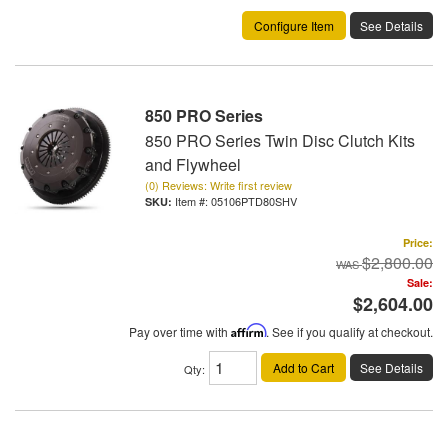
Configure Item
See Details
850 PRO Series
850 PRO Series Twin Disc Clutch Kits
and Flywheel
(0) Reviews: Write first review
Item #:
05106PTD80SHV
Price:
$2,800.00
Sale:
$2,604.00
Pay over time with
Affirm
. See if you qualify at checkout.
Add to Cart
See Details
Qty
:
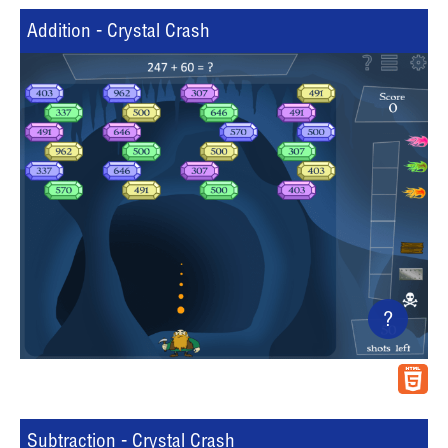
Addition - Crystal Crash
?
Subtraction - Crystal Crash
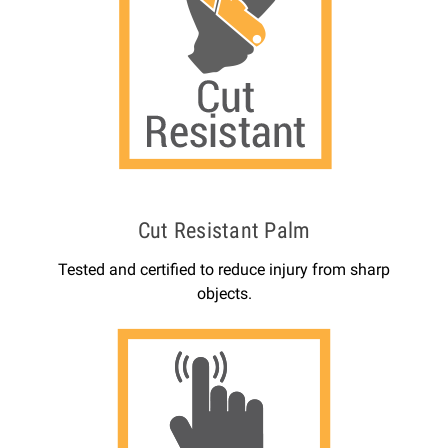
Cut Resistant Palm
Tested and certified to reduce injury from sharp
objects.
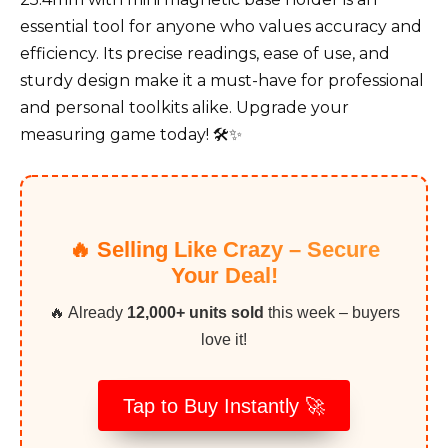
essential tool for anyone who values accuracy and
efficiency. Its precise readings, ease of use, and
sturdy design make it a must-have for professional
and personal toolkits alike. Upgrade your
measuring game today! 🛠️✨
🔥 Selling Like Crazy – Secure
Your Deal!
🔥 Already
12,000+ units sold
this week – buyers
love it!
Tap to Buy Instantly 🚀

□ □ □ □ □

Copy the rows from the start of the records through the line containing "Subtraction - Crystal Crash", substituting "Buy Now" for "Add to Cart" and leaving everything else unchanged. Omit the pictures.

Configure Item
See Details
850 PRO Series
850 PRO Series Twin Disc Clutch Kits
and Flywheel
(0) Reviews: Write first review
Item #:
05106PTD80SHV
Price:
$2,800.00
Sale:
$2,604.00
Pay over time with
Affirm
. See if you qualify at checkout.
Buy Now
See Details
Qty
:
Addition - Crystal Crash
?
Subtraction - Crystal Crash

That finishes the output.